Gatorade has responded to the trends by expanding its lineup in recent years to give athletes more choices.
In 2016, it added higher-priced G Organic, which came without artificial coloring and had fewer ingredients and sugar than the traditional version. Last year, it redesigned its G2 low-calorie line to make “lower sugar” stand out on the bottle, Stanford said.
Those changes have not resonated.
“We worry that Gatorade’s artificial and sugary ingredient profile (plus lack of awareness on low-sugar versions) has caused its brand image to shift toward being less healthy than alternatives,” said Barclays analyst Lauren Lieberman in an April research report.
Zero is Gatorade’s newest play to reach consumers who’ve turned away from sports drinks.
“Gatorade Zero will address the large and growing demand by athletes for additional hydration options,” Pepsi CEO Indra Nooyi told analysts in April. “Zero will give our athletes more flexibility.”
With the new drink, Gatorade will take on Coca Cola’s Powerade Zero for the first time. Coke launched Powerade Zero a decade ago, and it has been a bright spot in the sports hydration market.
Gatorade Zero could also help the brand fend off BodyArmor, an upstart sports drink that counts Kobe Bryant as a top investor and markets itself as a “more natural” choice for athletes.
BodyArmor’s sales grew 78 percent in 2016 to $235 million as it entered into more stores with the backing of Dr. Pepper Snapple’s massive US distribution network.
“They’re capitalizing on consumers’ desire to try new beverages within well-known categories and also move to natural ingredients and flavors,” Stanford said.
BodyArmor is now targeting Gatorade directly. It’s running a new ad campaign featuring James Harden and Mike Trout with the tagline, “Thanks, Gatorade. We’ll take it from here.”
“James Harden wouldn’t go to the game wearing outdated fashion,” said a narrator in the ads. “So, why would he choose an outdated sports drink?”
Nooyi didn’t mention BodyArmor on its last earnings call, but she said a “new competitor” had dropped prices and chipped away slightly at Gatorade’s market share when it first landed on shelves.
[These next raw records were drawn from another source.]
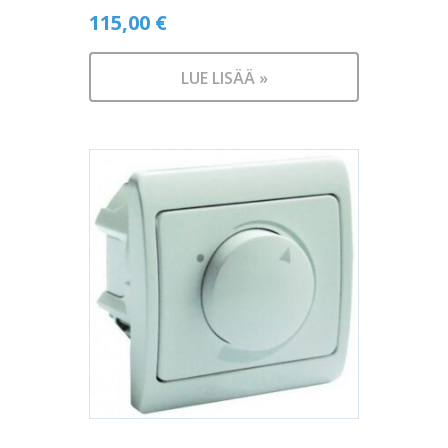
115,00
€
LUE LISÄÄ »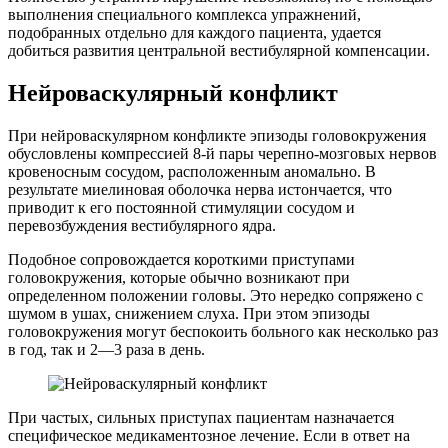
выполнения специального комплекса упражнений,
подобранных отдельно для каждого пациента, удается
добиться развития центральной вестибулярной компенсации.
Нейроваскулярный конфликт
При нейроваскулярном конфликте эпизоды головокружения
обусловлены компрессией 8-й пары черепно-мозговых нервов
кровеносным сосудом, расположенным аномально. В
результате миелиновая оболочка нерва истончается, что
приводит к его постоянной стимуляции сосудом и
перевозбуждения вестибулярного ядра.
Подобное сопровождается короткими приступами
головокружения, которые обычно возникают при
определенном положении головы. Это нередко сопряжено с
шумом в ушах, снижением слуха. При этом эпизоды
головокружения могут беспокоить больного как несколько раз
в год, так и 2—3 раза в день.
При частых, сильных приступах пациентам назначается
специфическое медикаментозное лечение. Если в ответ на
Yet, Gatorade is trying to play the long game. It plans to hold prices steady, even if means temporarily sacrificing share.
BodyArmor’s sales fell off after initially entering new stores and its lower pricing strategy is “not sustainable in the long term,” Nooyi claimed.
“Gatorade just has to be very responsible and very careful in its response,” she said. “It’s got to be surgical, and that’s what we are doing. We are watching Gatorade shares like a hawk.”